The comic may not have got himself a degree in composition at some prestigious institution, but anyone who worked with him was fully cognizant of the man’s gifts and they were not about to cross swords with him too strenuously. Be that as it may, I wondered whether some of the composers and arrangers may have privately balked at what they really thought was Chaplin’s hubris. “They may have thought that,” Quint observes, “but they also knew they were dealing with an absolute genius, and they probably trusted and listened carefully to what he had to say.”

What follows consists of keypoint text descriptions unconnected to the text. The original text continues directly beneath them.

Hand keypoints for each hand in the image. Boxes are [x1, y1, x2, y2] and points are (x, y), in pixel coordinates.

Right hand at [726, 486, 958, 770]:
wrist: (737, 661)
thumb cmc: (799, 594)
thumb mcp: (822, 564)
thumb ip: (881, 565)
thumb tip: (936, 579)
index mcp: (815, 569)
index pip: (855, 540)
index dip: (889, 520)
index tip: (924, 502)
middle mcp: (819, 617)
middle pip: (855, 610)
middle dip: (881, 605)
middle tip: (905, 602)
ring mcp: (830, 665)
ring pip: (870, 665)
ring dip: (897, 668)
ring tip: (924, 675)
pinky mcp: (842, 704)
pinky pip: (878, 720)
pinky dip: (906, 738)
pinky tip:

The proof of that amateurish pudding has been out there for all to see and hear for over a century. And now, Quint, Sloane and the JSO are bringing some of that compelling magic to the stage in Jerusalem. Quint and Sloane had a run out with the material last year, just prior to the conductor leaving his post as general music director of the Bochum Symphony Orchestra in Germany.

In addition to the Chaplin scores, Quint and the JSO will play various works by composers who impacted on Chaplin’s musical consciousness, including Debussy’s “Clair de Lune” which informed the score for 1952 Chaplin comedy-drama Limelight, Stravinsky’s “Tango” and “I Got Rhythm” by George Gershwin. Quint will also illuminate the Jerusalem Theater audience between numbers with informative and entertaining spoken slots, and there will be footage from relevant pieces of Chaplin celluloid screened behind the orchestra.

It is a fair bet that, after hearing Quint and the JSO perform some of Chaplin’s charts, we will appreciate his cinematic work with different eyes and ears. “There is no question about it,” Quint concurs. “The program certainly triggers a lot of people to rewatch those films. Some occasionally have a memory of a melody they’ve heard for years, not realizing it was written by Chaplin, and it meant so much to them.”

Presumably, now it will mean even more. Smile!